** Data supplied follows **

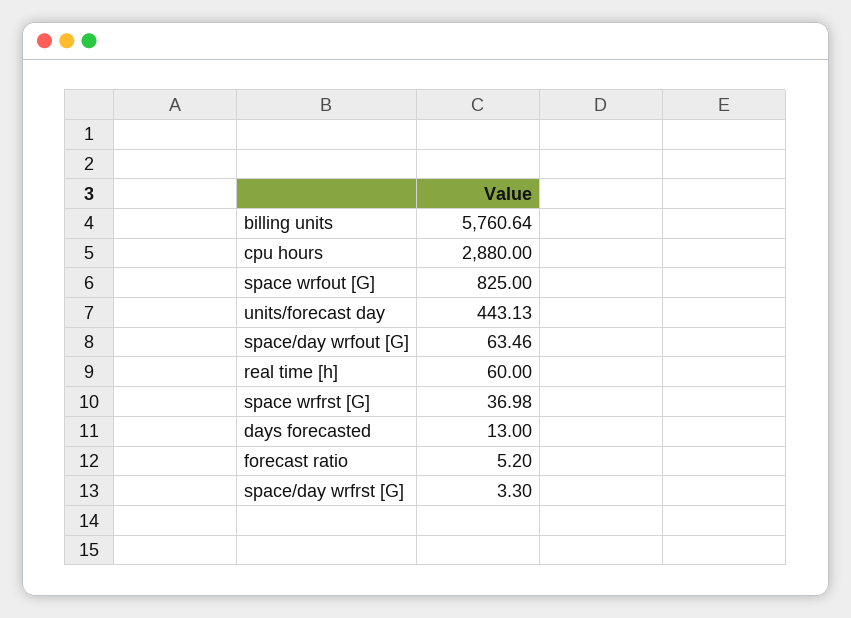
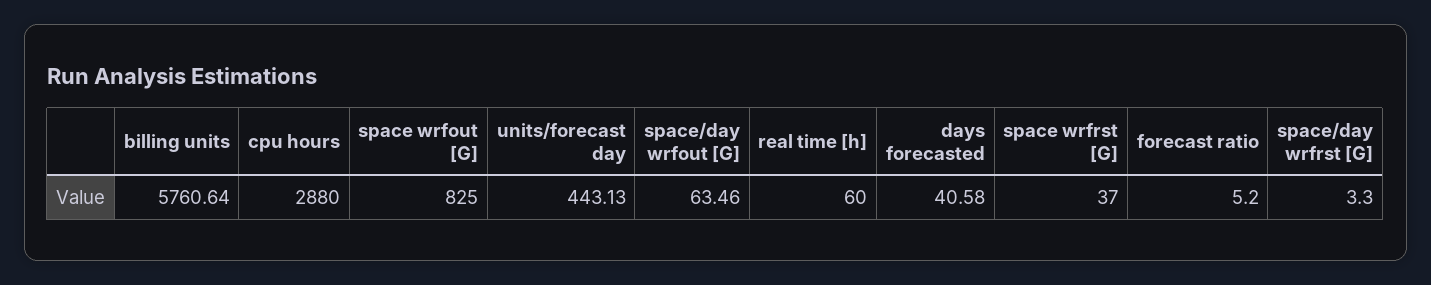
space wrfrst [G]: 36.98 -> 37
days forecasted: 13 -> 40.58

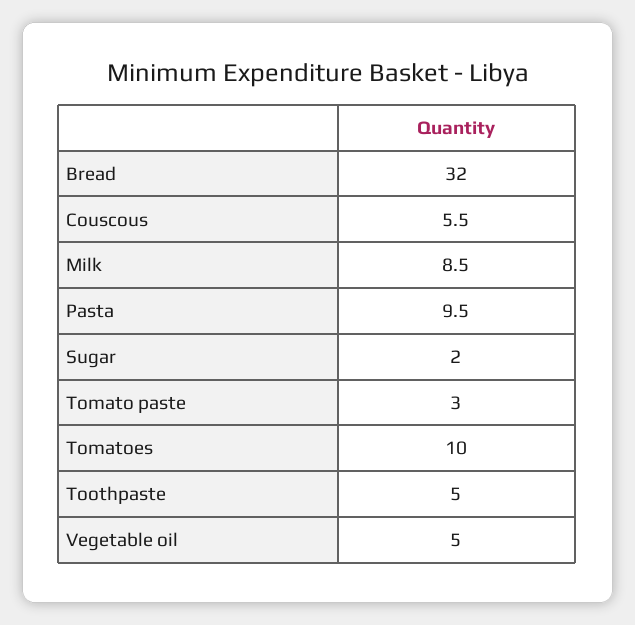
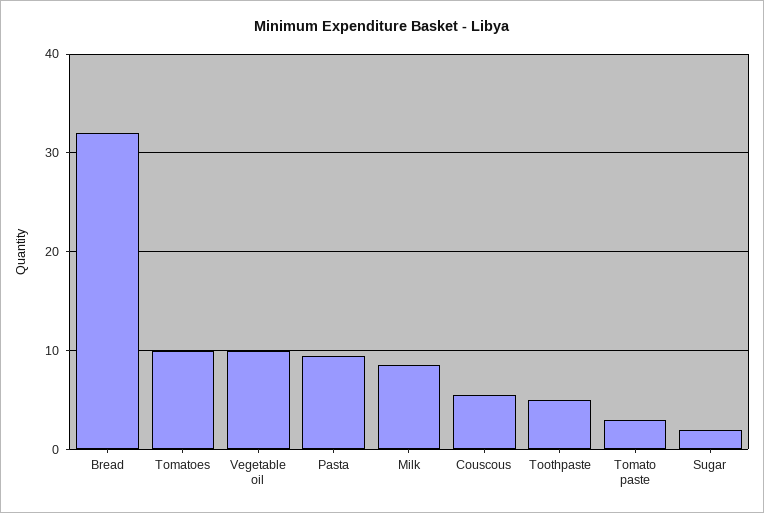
Vegetable oil: 5 -> 10

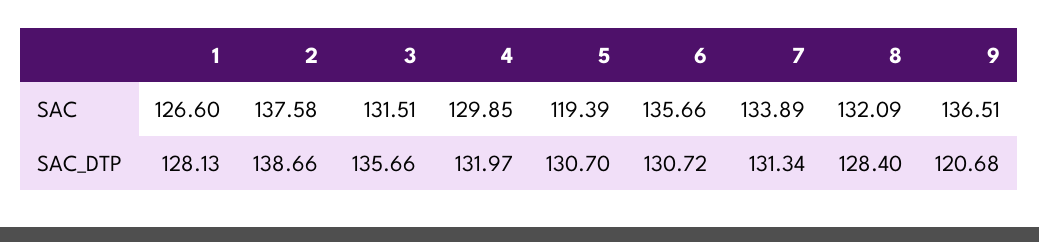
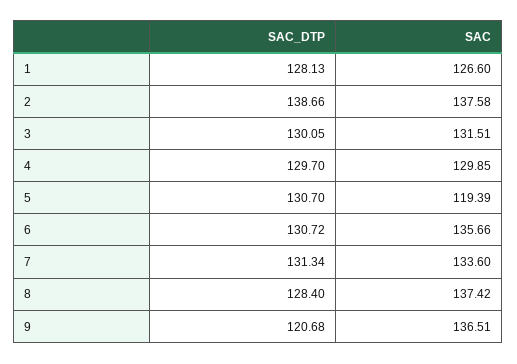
7, SAC: 133.89 -> 133.6
8, SAC: 132.09 -> 137.42
3, SAC_DTP: 135.66 -> 130.05
4, SAC_DTP: 131.97 -> 129.7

** End of Data supplied **

* **Exercise objective**:
The data above must be written out again word for word, without its pictures.

* **Your response**:
space wrfrst [G]: 36.98 -> 37
days forecasted: 13 -> 40.58

Vegetable oil: 5 -> 10

7, SAC: 133.89 -> 133.6
8, SAC: 132.09 -> 137.42
3, SAC_DTP: 135.66 -> 130.05
4, SAC_DTP: 131.97 -> 129.7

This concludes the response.